In Memory of the Great Chicago Fire - Fire Safety Week
To kick off the first day of fire prevention week, let's take a look back on the Great Chicago Fire.
On a typical Sunday night, you are getting ready for the work week, never expecting it to be anything other than ordinary, but on Sunday, October 8, 1871 at 9pm, everything changed in Chicago. The Great Chicago fire ignited on DeKoven Street, which is now just a short distance from the Loop.
The fire ignited in or around the O'Leary barn and rapidly spread throughout the city. The city had the ideal atmosphere for a blazing catastrophe because the buildings were mostly made of wood, a drought had dried the wood out, and the wind was so powerful it blew the embers into the heart of the city, aiding in the spread of the fire. The fire spread over two days through 3.3 square miles (34 city blocks), killing 300 people and leaving another 100,000 homeless.
The fire department received the first fire alarm alert a full 40 minutes after the fire began from a nearby pharmacist that saw the blaze. However, the pharmacist sent the fire fighters in the wrong direction, allowing the fire to grow too large to contain. Once the fire was found, in vain, the fire fighters attempted to contain it, the mayor even called nearby suburban fire departments to assist. The efforts were put to a sudden stop when the fire spread to the waterworks, cutting off the water supply to all of Chicago. At this point, fire fighters were forced to stop their fight and let it burn out on its own.

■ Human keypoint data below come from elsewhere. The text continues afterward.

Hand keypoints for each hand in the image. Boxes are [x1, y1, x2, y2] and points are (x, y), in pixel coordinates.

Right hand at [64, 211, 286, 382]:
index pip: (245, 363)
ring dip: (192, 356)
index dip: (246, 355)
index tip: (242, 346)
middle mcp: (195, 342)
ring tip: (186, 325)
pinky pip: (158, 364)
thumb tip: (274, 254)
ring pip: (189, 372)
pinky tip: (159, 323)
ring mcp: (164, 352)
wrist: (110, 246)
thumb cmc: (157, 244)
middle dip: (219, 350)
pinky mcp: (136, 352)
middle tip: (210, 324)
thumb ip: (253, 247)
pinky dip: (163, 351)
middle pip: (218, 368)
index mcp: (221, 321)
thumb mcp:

Residents fled from the fire for two days. Union General Philip Sheridan (Does Sheridan Road sound familiar?) took control with the mayor's decision to place the city under martial law. Over the two day fire and a few days post-fire, he controlled the crowds, keeping residents calm. On late Monday, October 9, 1871, the fire burnt itself out with the help of a drizzling rain. A few days later martial law was lifted.
After the fire, surveys determined that a 4 x .75 mile area was destroyed, 73 miles of road, 120 miles of sidewalk, 2,000 lampposts, and 17,500 buildings. 1/3 of residents were left homeless. Chicago's Water Tower Place was one of the few buildings that survived, and surprisingly, the O'Leary's home survived!
This fire led to immediate revisions in fire standards and spurred the country's leading fire fighting force. In fact, the Chicago Fire Academy resides on the O'Leary property. The Palmer House was destroyed only 13 days after its grand opening. The developer, Potter Palmer, rebuilt across the street from the original with strong fire protection standards, claiming the building as the "World's First Fire Proof Building." This fire, devastating as it was, spurred positive action in fire standards.